As Kenny et al. [21] stands for clinicians caring for palliative care patients, it is important to be alert to the potential physical and psychological impairments of informal caregivers, ensuring that they were adequately supported in their caregiving role with permanent home visits and phone-calls implemented and facilitating access to the appropriate care. One of these types of care was to legitimize the “not (more) ready for caregiving” option.
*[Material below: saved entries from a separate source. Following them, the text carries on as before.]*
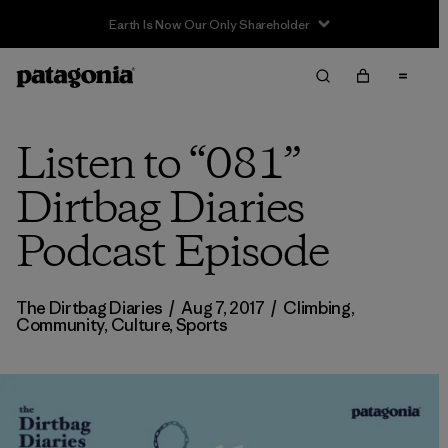
Earth Is Now Our Only Shareholder
Listen to “081”
Dirtbag Diaries
Podcast Episode
The Dirtbag Diaries
/
Aug 7, 2017
/
Climbing
,
Community
,
Culture
,
Sports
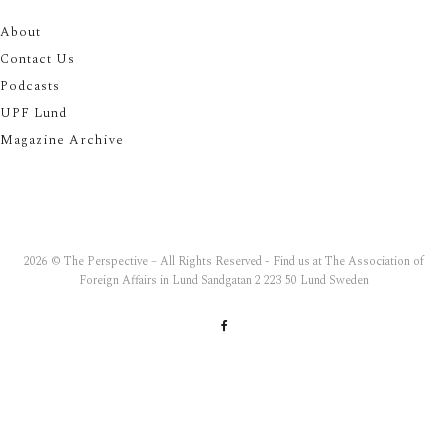
About
Contact Us
Podcasts
UPF Lund
Magazine Archive
2026 © The Perspective – All Rights Reserved - Find us at The Association of
Foreign Affairs in Lund Sandgatan 2 223 50 Lund Sweden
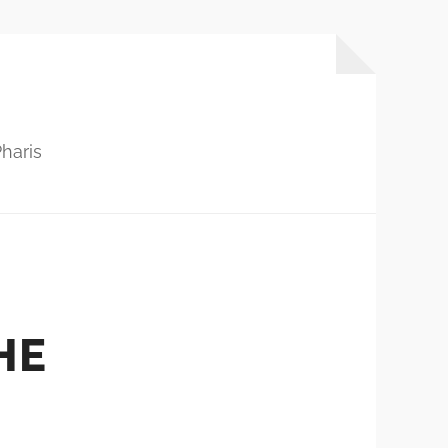
haris
HE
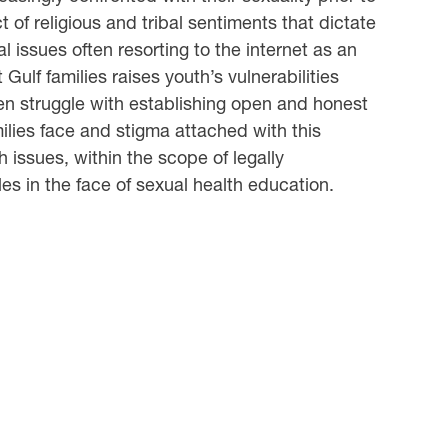
t of religious and tribal sentiments that dictate
l issues often resorting to the internet as an
ulf families raises youth’s vulnerabilities
en struggle with establishing open and honest
amilies face and stigma attached with this
 issues, within the scope of legally
es in the face of sexual health education.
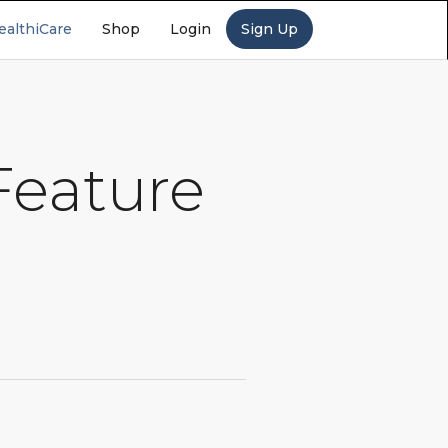
ealthiCare
Shop
Login
Sign Up
Feature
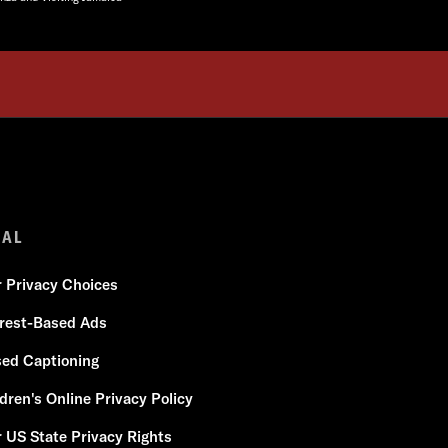
GAL
r Privacy Choices
erest-Based Ads
sed Captioning
dren's Online Privacy Policy
 US State Privacy Rights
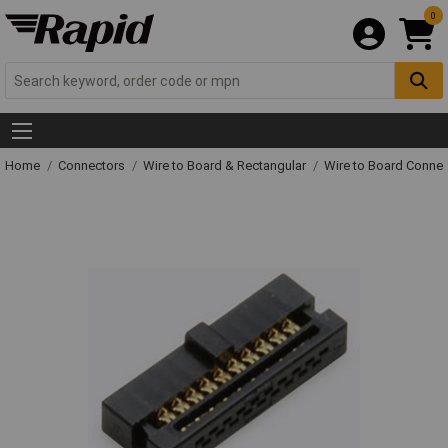
0
Home
Connectors
Wire to Board & Rectangular
Wire to Board Connec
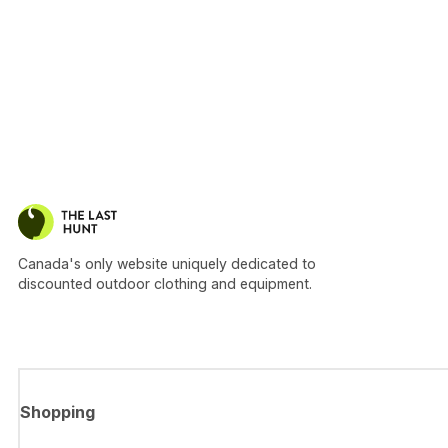
Canada's only website uniquely dedicated to
discounted outdoor clothing and equipment.
Shopping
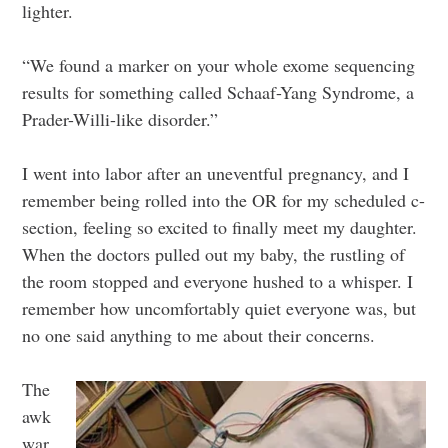
lighter.
“We found a marker on your whole exome sequencing
results for something called Schaaf-Yang Syndrome, a
Prader-Willi-like disorder.”
I went into labor after an uneventful pregnancy, and I
remember being rolled into the OR for my scheduled c-
section, feeling so excited to finally meet my daughter.
When the doctors pulled out my baby, the rustling of
the room stopped and everyone hushed to a whisper. I
remember how uncomfortably quiet everyone was, but
no one said anything to me about their concerns.
The
awk
war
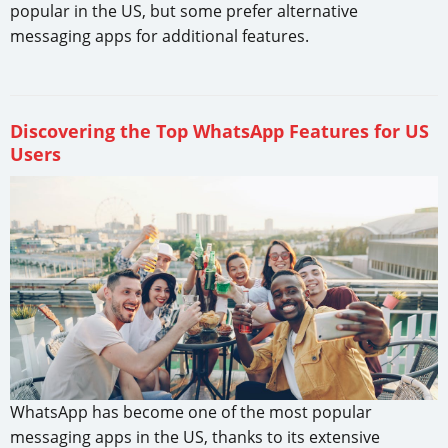
popular in the US, but some prefer alternative
messaging apps for additional features.
Discovering the Top WhatsApp Features for US
Users
WhatsApp has become one of the most popular
messaging apps in the US, thanks to its extensive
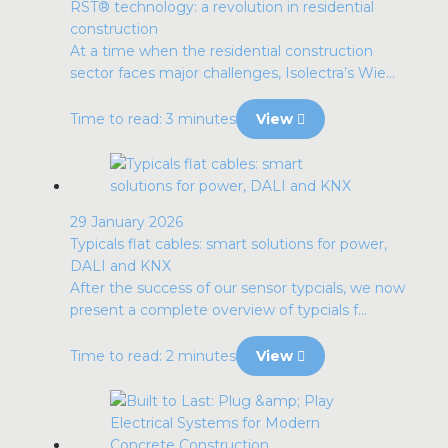
RST® technology: a revolution in residential
construction
At a time when the residential construction
sector faces major challenges, Isolectra’s Wie...
Time to read: 3 minutes
View
29 January 2026
Typicals flat cables: smart solutions for power,
DALI and KNX
After the success of our sensor typcials, we now
present a complete overview of typcials f...
Time to read: 2 minutes
View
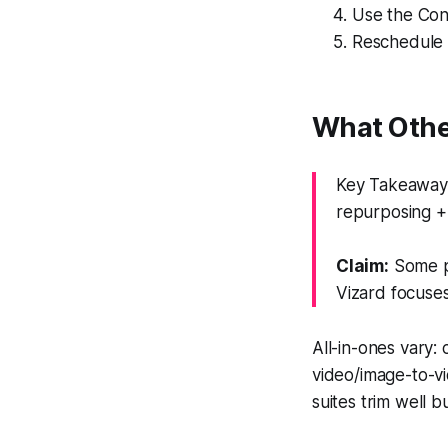
Use the Con
Reschedule 
What Othe
Key Takeaway:
repurposing + 
Claim:
Some pl
Vizard focuses
All-in-ones vary:
video/image-to-vi
suites trim well 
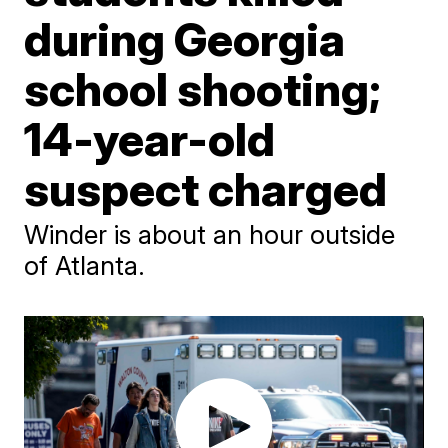
during Georgia
school shooting;
14-year-old
suspect charged
Winder is about an hour outside
of Atlanta.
Cultural factors should be introduced into understanding families’ strategies in illness trajectories. This is necessary to ensure that supportive services are both meaningful and culturally appropriate without external senses being attached. Otherwise a subtle way of coercive moral imposition could unintentionally occur.


Conclusions

This research was intended to contribute to the literature on caregiving by providing insights into the social, cultural, and spiritual context of informal family caregiving in a hospice program, identifying the pros and cons of the interventions implemented by the hospice staff for better support for home caregivers. As Donovan [22] argues, families are facing increased pressure to provide care to their terminally ill or dying kin in the home. Being able to conciliate personal and social roles with the caregiver role can adversely affect them, especially when access to supportive services is inadequate. From the families’ perspective, receiving services from a range of providers was perceived as being overwhelming and confusing due to the lack of coordination among them, and also because sometimes the indications were contradictory, leaving families in the uncertain situation of choosing between multiple paths. Non-governmental organizations—such as the provision of support in hospices—cannot stand as the only answer. Many authors [23] noticed that within global policies, having patients in their homes and having caring relatives not only implied financial costs but also indicated the existence of an unequal level of access to medical care and resources. We detected throughout the study that caregivers felt isolated and resentful of the lack of support from the formal system, with a sense of abandonment by health and social security systems. Hospices and hospitals could not work jointly due to the fact that the formal system often collapsed under the strain of such demands, so once patients were enrolled into the hospice, contact with health care professionals was less frequent.

The level of perceived support that caregivers expressed with regard to hospice availability was necessary for relieving, partially, what is called the burden of care. However, besides supporting family caregivers, it should be stressed that addressing the responsibility of the sanitary system for providing adequate alternatives to deal with end-of-life care at home is necessary. Otherwise, current end-of-life policies will keep maintaining and reproducing social and gender inequity, and delegating to non-governmental organizations what they fail to provide.